- The Washington Times - Tuesday, January 30, 2007


Sony BMG Music Entertainment agreed yesterday to reimburse consumers up to $150 for damage to their computers from CDs with hidden anti-piracy software.

Sony BMG’s anti-piracy software limited the devices on which music could be played to those made by Sony, Microsoft or other Windows devices, according to the Federal Trade Commission, which announced the settlement.

The software also restricted the number of copies of the music that could be made to three, the agency said, and “exposed consumers to significant security risks and was unreasonably difficult to uninstall.”

“Installations of secret software that create security risks are intrusive and unlawful,” FTC Chairman Deborah Platt Majoras said.

The focus of the FTC action is not the limits themselves, she said, but the lack of notification.

“Ordinary experience with CDs would not lead consumers to expect these limits,” she said. “This was about disclosure.”

The settlement requires the company to allow consumers to exchange through the end of June the affected CDs bought before Dec. 31 and reimburse them up to $150 to repair damage done when they tried to remove the software. It also requires Sony BMG to clearly disclose limitations on consumers’ use of music CDs and prohibits it from installing software without consumer consent.

For two years, Sony BMG also must provide an uninstall tool and patches to repair the security vulnerabilities on consumers’ computers and must advertise them on its Web site. The company also is required to publish notices describing the exchange and repair-reimbursement programs on its Web site.
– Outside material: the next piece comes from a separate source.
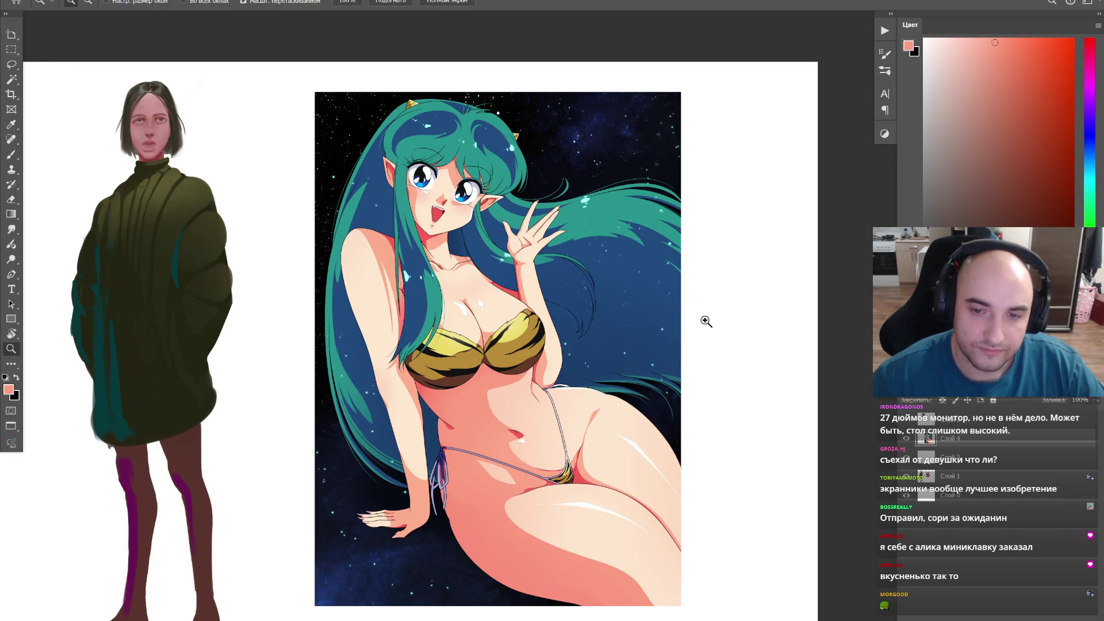
pyautogui.keyDown('alt'); pyautogui.click(708, 333); pyautogui.keyUp('alt')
Sony BMG said it was pleased to settle the matter. The company did not admit wrongdoing, and the settlement is subject to public comment for 30 days, after which the FTC will decide whether to make it final.
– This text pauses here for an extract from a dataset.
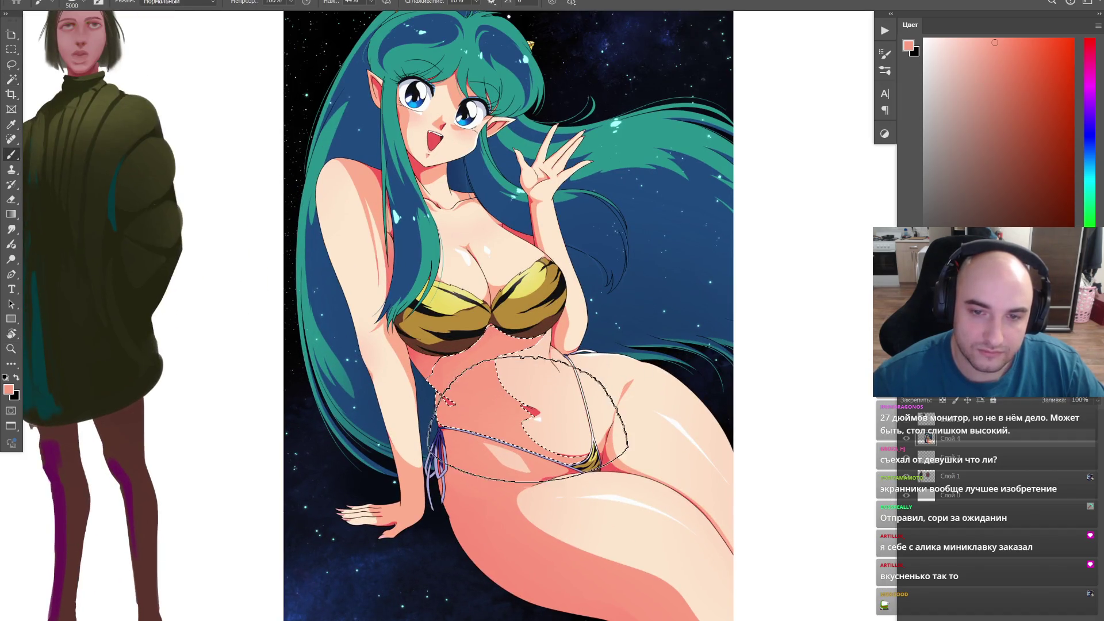
pyautogui.keyDown('alt'); pyautogui.click(536, 388); pyautogui.keyUp('alt')
pyautogui.rightClick(537, 388)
In 2005, the company shipped more than 12 million compact discs on 52 Sony BMG titles, each loaded with one of two content-protection programs, and about 7 million of those CDs were sold. The software installed itself on consumers’ computers without their knowledge or consent.

Last month, the company settled similar cases with more than 40 states, agreeing to pay more than $4 million and to reimburse customers.